**ACTION ITEM**
Check each line of the data, and copy those where "todas" appears.

(Items listed in a dataset)

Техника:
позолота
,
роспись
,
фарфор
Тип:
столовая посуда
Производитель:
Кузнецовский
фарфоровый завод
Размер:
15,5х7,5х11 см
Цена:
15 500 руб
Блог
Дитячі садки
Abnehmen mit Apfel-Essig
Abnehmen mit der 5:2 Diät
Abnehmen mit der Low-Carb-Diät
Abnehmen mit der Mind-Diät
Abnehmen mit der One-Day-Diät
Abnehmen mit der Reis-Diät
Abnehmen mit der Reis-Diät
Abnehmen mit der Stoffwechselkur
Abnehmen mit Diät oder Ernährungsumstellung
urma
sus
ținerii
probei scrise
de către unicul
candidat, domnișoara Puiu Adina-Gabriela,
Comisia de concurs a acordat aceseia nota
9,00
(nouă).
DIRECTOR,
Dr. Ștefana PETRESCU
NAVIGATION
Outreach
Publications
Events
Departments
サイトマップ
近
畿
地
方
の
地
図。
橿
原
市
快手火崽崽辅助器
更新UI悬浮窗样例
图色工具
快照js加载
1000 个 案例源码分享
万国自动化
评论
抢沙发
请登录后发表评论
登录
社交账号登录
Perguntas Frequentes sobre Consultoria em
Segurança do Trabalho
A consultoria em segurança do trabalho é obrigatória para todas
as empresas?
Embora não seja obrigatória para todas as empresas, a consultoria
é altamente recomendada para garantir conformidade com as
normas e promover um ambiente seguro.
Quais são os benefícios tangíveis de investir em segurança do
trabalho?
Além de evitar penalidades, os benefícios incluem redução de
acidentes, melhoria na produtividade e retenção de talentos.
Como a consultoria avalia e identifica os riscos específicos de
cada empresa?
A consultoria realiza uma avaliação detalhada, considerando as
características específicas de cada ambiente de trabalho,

**EXERCISE OUTPUT**
A consultoria em segurança do trabalho é obrigatória para todas
Embora não seja obrigatória para todas as empresas, a consultoria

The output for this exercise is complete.